The 15% of teams that have a shot may not like bringing in the other 85% who don’t, but those 85% may agree to a new system, and if the 15% want to play, they’ll have to go along.

So combine into one single division and doll out contracts from a place of leverage like the NFL. Be the only game in CFB that matters. Combine all five conferences and redistribute programs based on historic/geographic lines into subdivisions. Keep the conference names if you like, but realign the teams.

This serves several significant purposes:

  • Gives leverage over media contracts
  • Increases gate receipts in increasingly disparate geographic conferences
  • Potentially increases Power Five footprint into new media markets
  • Brings significant regulations to Power Five programs to create competitive parody

It’s a huge time suck to redraw geographic subdivisions based on historic conference alignments for each potential number of member institutions (not that I spent several hours playing with it or anything), so have at it in the comments. Here is a handy map from Wikipedia.

But here is a chart to break down the numbers of teams, subdivisions, cross division games, and requirements for playoff.

Power Five Model

Total Number of Teams Number of Divisions Teams per Division Cross Divisional Games Entrance into Playoff
Total Number of Teams Number of Divisions Teams per Division Cross Divisional Games Entrance into Playoff
60 6 10 2 Division Winners + 2 Wildcards
65 6 10-11 2-3 Division Winners + 2 Wildcards
70 7 10 2 Division Winner + 1 Wildcard
72 6 12 1 Division Winners + 2 Wildcards

So when the Power Five conferences realize that they may lose large sums of money without making significant reforms to their business models, member institutions will be allowed to decide their commitment to major CFB.

This is where relegation could occur. Schools like Northwester, Vanderbilt, Duke, or Wake Forest could decide they don’t want to continue at that level. Or even the likes of Kansas or Rutgers- schools that don’t have the same regulations that private schools may but don’t value CFB as much. That’s how you get to 60.

Obviously the status quo could be maintained at 65. It would require divisional realignment and a recommitment by some schools to be competitive. Member institutions would most likely prefer this because institutions don’t like change, but also because it keeps the money to the places it is already going without sharing.

Adding five to ten more teams would be ideal for numbers in each division, gate receipts, and media market expansion. It would draw in the likes of Memphis, App State, BYU, Boise State, SMU, UCF, or Cincinnati. These are important media markets to open up for advertising revenue.

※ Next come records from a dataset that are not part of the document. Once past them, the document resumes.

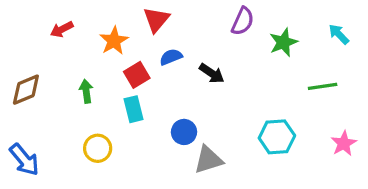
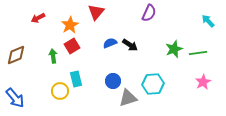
green star: (283, 42) -> (174, 49), moved
blue semicircle: (171, 57) -> (110, 43), moved
red square: (137, 75) -> (72, 46), moved
cyan rectangle: (133, 109) -> (76, 79), moved
cyan hexagon: (277, 137) -> (153, 84), moved
pink star: (344, 143) -> (203, 82), moved

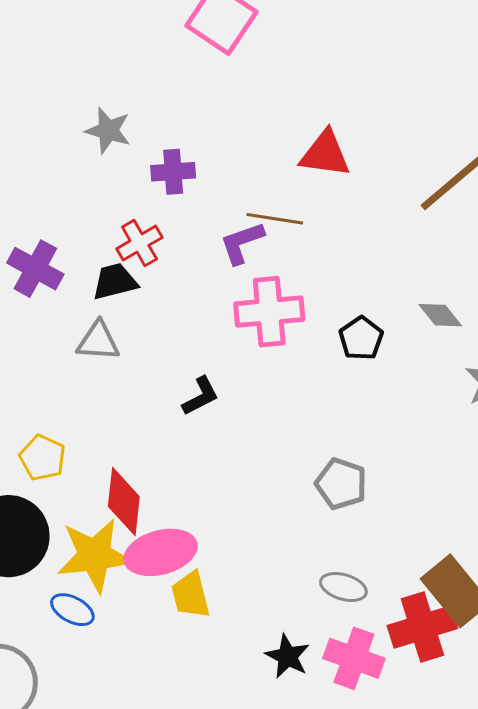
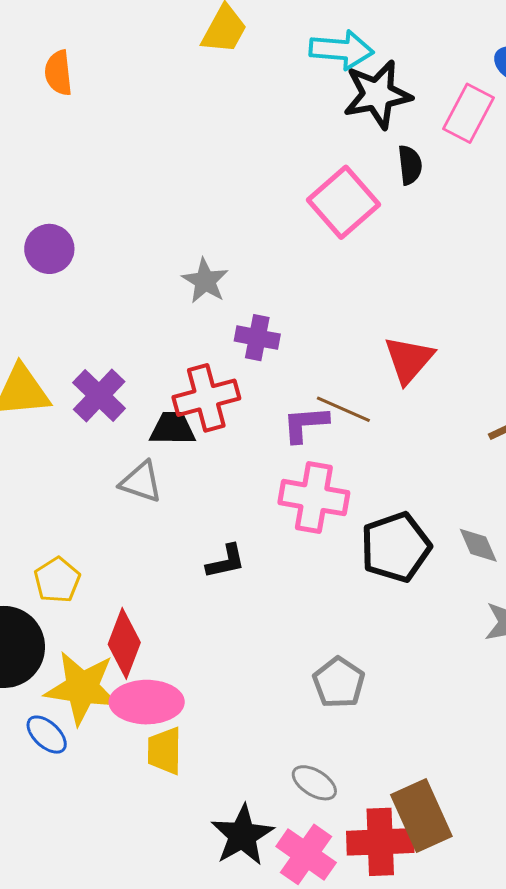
red triangle: (325, 154) -> (409, 360), turned 48
red cross: (139, 243) -> (206, 398), size x1.4
black pentagon: (361, 338) -> (396, 547), size x1.6
black star: (288, 656) -> (242, 835), size x1.4

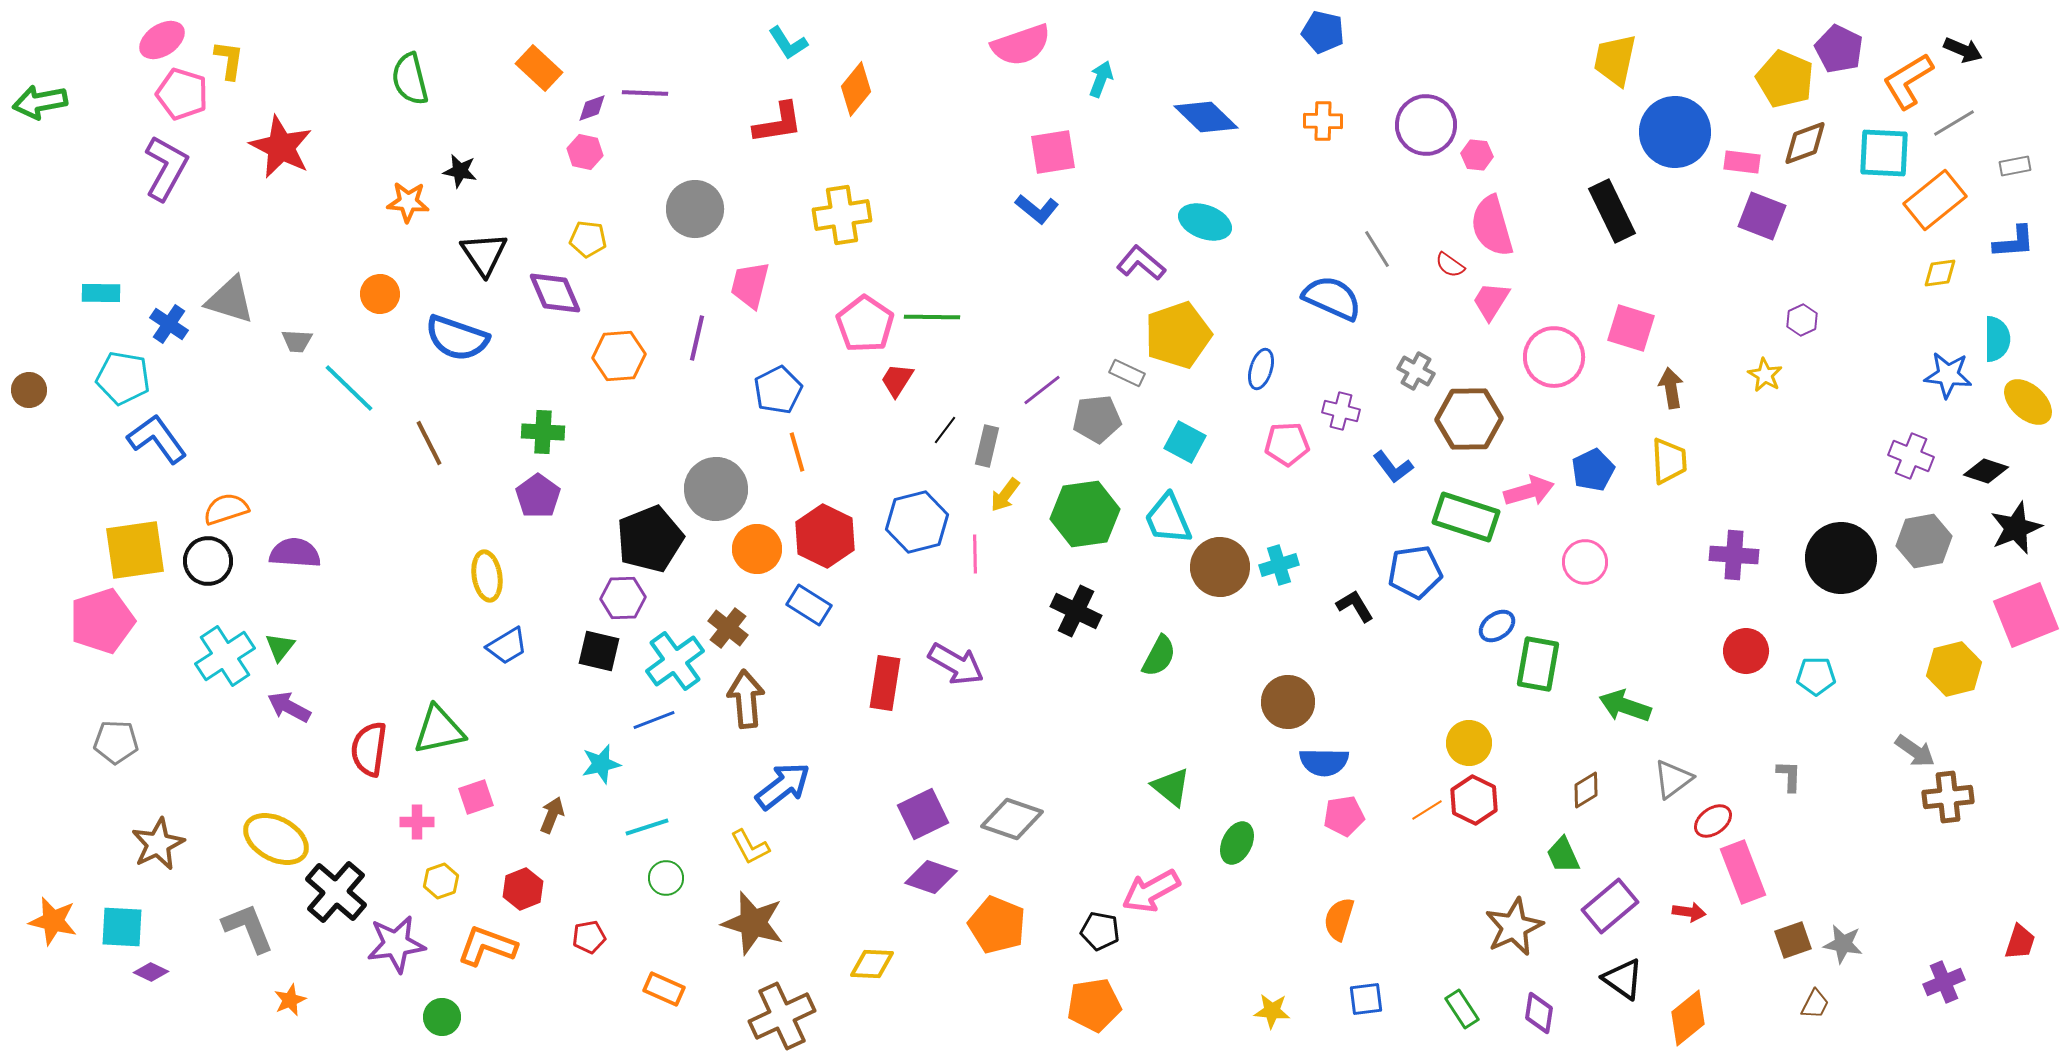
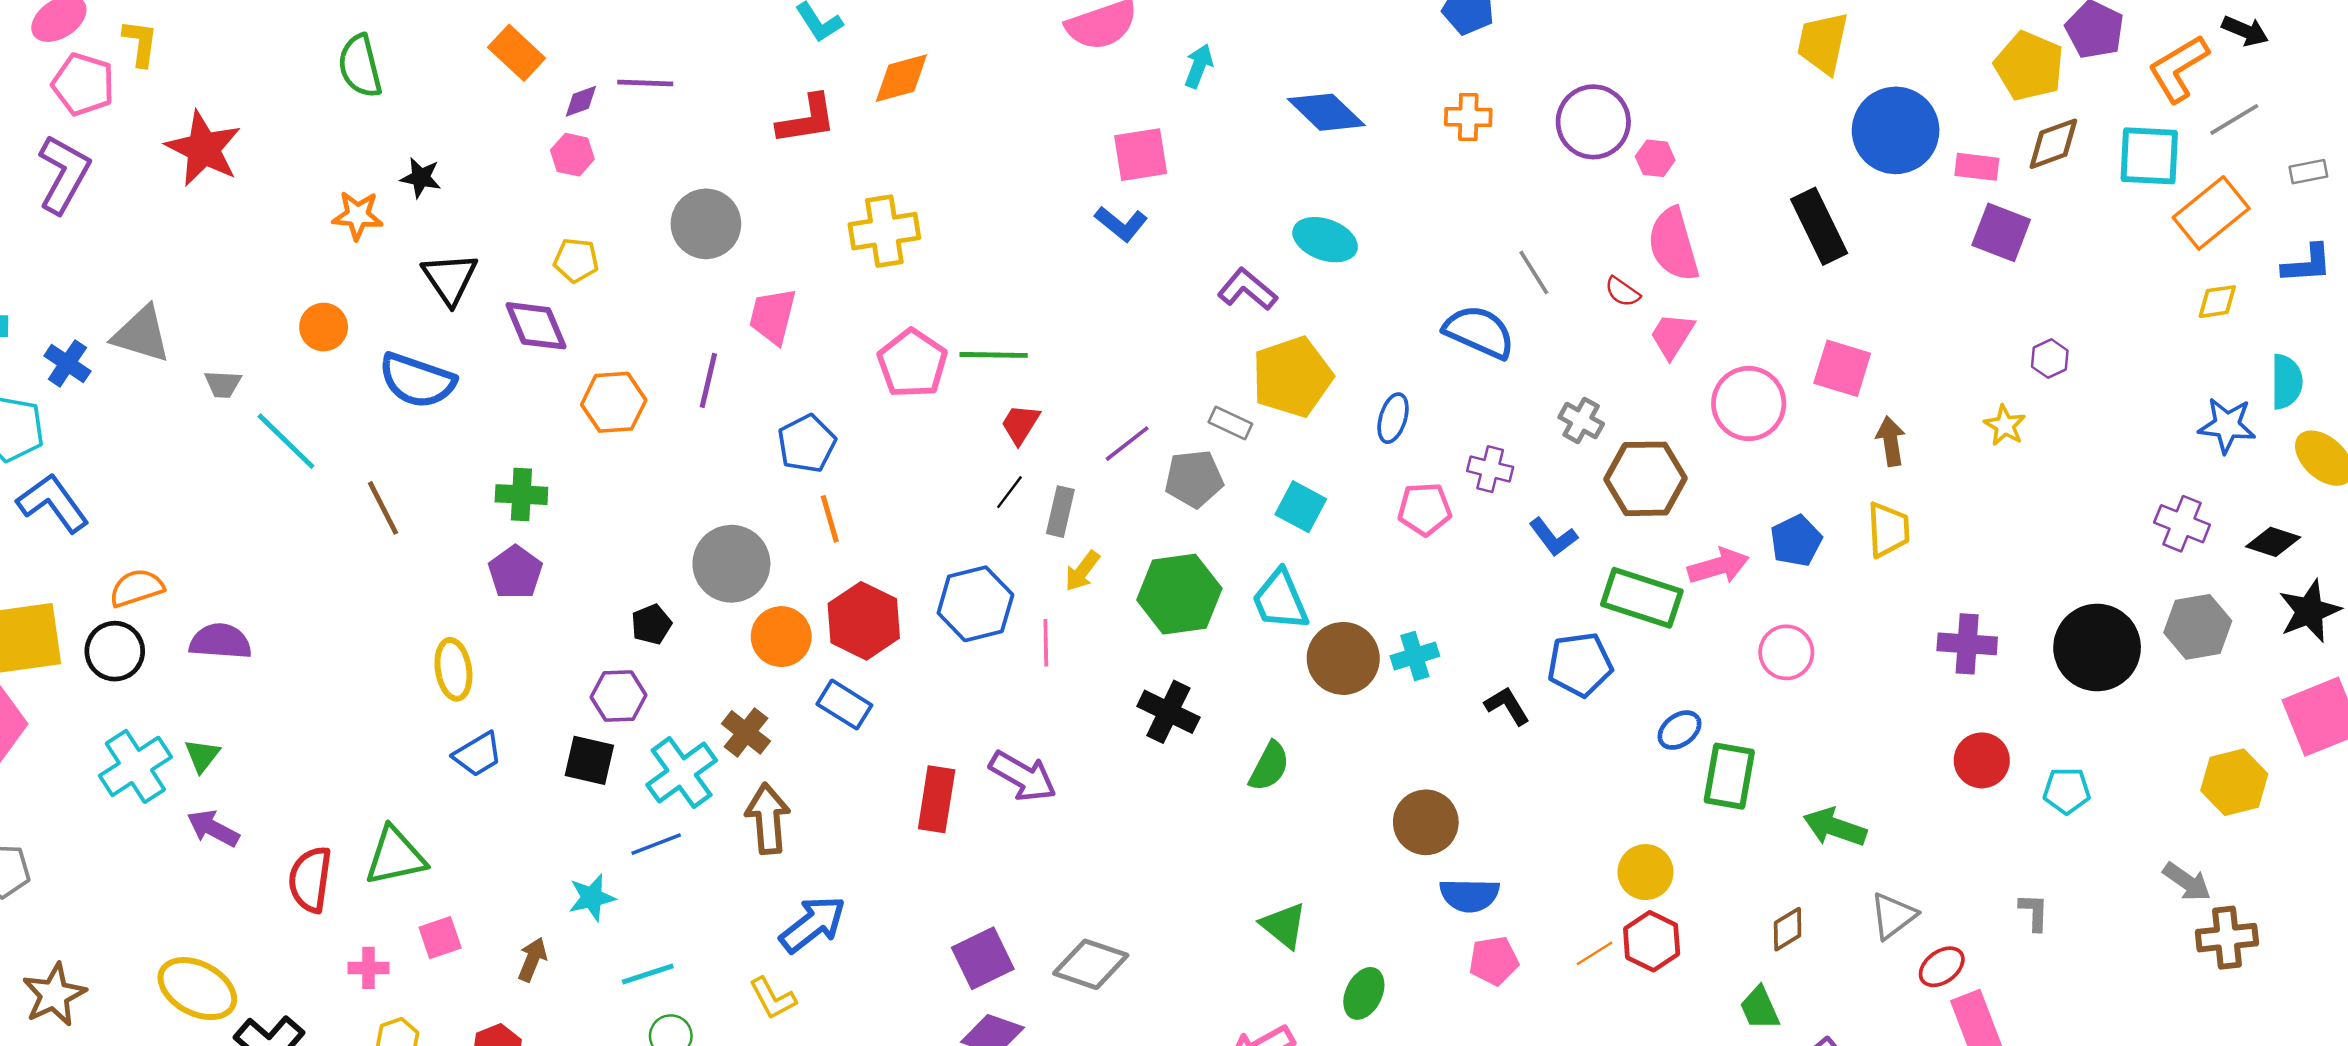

Separating the current Power Five (plus or minus a few schools) into a new division would bring new regulations to promote competitive balance, maintain “amateur athletes,” open new markets, and create a unified negotiating power against media companies.

Then every 7-10 years (the lengths of media contracts) member institutions can reassess their place in the division and determine if it is worth it, while schools in the lower division can appeal to be brought into the upper division. In other words, relegation. But instead of it being mandatory solely based on play, it will be based on if football is beneficial to the university.

It’s a more flexible model that allows for the changing landscape of media, universities, and the game itself.